> What the task requires: Among the entries below, how many lines hold the word "Paces"? Reply with the number only.

> Source data:
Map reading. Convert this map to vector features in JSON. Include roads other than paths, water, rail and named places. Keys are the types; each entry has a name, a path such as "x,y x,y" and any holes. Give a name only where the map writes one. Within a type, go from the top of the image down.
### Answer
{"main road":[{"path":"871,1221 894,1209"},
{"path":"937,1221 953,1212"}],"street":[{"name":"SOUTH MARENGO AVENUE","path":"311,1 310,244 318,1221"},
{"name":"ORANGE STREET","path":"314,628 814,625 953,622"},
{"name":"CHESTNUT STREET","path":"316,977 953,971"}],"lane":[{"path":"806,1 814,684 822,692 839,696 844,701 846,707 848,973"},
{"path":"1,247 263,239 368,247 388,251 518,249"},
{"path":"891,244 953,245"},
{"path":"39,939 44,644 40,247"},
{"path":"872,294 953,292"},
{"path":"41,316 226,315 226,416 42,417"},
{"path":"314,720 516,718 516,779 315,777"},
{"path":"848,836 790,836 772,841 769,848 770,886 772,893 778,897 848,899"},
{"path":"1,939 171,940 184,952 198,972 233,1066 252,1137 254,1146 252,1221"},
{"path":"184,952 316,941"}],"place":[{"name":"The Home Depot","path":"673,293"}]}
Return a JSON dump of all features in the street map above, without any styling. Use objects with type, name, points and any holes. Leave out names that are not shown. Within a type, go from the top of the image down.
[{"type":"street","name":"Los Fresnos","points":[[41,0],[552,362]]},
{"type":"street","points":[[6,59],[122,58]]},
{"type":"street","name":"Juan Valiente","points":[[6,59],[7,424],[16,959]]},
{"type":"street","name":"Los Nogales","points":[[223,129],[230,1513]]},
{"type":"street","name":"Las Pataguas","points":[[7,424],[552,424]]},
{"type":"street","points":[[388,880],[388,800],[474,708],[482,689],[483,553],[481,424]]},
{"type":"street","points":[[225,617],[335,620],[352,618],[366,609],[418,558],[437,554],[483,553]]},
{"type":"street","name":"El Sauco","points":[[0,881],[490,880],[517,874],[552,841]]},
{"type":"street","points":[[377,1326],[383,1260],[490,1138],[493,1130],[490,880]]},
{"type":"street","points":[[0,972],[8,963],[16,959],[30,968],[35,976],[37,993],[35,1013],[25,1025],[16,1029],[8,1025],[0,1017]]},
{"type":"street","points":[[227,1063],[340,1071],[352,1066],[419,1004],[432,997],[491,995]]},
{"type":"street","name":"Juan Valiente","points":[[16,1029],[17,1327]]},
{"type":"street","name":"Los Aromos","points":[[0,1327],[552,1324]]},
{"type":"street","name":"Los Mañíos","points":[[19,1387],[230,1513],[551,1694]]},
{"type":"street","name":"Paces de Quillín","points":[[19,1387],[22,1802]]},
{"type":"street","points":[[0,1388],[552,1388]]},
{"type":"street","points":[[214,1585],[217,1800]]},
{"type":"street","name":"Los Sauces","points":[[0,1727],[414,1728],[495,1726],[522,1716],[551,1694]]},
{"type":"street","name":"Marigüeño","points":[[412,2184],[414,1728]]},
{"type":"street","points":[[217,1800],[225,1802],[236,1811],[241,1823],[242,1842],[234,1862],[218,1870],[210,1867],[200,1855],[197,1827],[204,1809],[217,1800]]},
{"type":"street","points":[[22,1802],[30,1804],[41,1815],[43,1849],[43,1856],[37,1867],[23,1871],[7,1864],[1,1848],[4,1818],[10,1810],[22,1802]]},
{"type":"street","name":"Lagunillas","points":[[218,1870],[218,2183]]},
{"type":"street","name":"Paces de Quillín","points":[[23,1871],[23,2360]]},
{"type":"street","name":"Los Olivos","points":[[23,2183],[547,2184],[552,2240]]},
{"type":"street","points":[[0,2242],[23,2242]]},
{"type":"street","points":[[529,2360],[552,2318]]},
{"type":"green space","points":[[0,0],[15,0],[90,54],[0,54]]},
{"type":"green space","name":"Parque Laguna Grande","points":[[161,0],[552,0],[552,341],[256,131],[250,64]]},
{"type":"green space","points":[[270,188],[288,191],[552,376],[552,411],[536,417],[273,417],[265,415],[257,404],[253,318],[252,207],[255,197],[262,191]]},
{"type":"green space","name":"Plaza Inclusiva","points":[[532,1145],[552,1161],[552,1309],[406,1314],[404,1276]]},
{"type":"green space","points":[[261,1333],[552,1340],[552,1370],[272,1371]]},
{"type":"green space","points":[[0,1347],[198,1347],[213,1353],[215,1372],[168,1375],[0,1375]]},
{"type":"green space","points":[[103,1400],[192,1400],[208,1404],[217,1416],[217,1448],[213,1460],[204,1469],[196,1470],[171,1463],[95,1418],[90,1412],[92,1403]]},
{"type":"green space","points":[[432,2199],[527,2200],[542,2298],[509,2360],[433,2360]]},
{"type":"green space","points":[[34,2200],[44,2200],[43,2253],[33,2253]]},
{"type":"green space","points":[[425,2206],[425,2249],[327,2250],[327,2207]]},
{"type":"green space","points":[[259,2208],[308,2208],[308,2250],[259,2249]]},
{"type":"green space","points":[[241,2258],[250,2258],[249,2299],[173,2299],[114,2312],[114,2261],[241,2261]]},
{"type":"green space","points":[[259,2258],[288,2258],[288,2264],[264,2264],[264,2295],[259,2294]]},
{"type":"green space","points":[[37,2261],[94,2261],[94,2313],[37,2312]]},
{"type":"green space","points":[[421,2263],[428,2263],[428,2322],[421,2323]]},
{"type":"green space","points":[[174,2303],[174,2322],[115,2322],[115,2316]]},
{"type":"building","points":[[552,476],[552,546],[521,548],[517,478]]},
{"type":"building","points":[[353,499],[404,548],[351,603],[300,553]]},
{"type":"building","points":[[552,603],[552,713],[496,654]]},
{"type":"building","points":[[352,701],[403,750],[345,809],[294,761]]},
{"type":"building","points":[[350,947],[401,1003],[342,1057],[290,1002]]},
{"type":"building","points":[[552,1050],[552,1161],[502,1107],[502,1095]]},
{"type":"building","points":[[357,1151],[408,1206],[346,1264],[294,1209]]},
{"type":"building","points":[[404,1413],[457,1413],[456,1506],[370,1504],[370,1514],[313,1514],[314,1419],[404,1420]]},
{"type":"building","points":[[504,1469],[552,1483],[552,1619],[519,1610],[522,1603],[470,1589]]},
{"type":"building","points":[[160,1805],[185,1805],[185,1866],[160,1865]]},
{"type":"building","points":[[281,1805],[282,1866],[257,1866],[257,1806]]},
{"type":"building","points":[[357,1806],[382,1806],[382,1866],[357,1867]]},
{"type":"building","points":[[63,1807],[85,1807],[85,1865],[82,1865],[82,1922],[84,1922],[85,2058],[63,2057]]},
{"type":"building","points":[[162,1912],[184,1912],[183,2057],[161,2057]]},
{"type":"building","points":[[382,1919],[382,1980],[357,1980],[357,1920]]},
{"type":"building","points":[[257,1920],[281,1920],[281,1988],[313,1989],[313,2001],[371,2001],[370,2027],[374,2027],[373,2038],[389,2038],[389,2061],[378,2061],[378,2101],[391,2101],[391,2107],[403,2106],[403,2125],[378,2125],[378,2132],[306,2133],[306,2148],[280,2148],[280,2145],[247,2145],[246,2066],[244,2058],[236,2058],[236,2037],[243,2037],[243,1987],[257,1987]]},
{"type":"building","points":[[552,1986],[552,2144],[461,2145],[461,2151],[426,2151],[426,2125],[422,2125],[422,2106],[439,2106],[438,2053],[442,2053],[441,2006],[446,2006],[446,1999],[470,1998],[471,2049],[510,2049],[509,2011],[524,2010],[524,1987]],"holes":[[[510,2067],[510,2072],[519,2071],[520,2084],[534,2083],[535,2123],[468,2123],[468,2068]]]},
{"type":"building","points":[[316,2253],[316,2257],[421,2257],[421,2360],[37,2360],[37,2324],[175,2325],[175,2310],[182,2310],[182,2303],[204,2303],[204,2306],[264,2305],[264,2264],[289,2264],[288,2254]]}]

> Output for this task: 2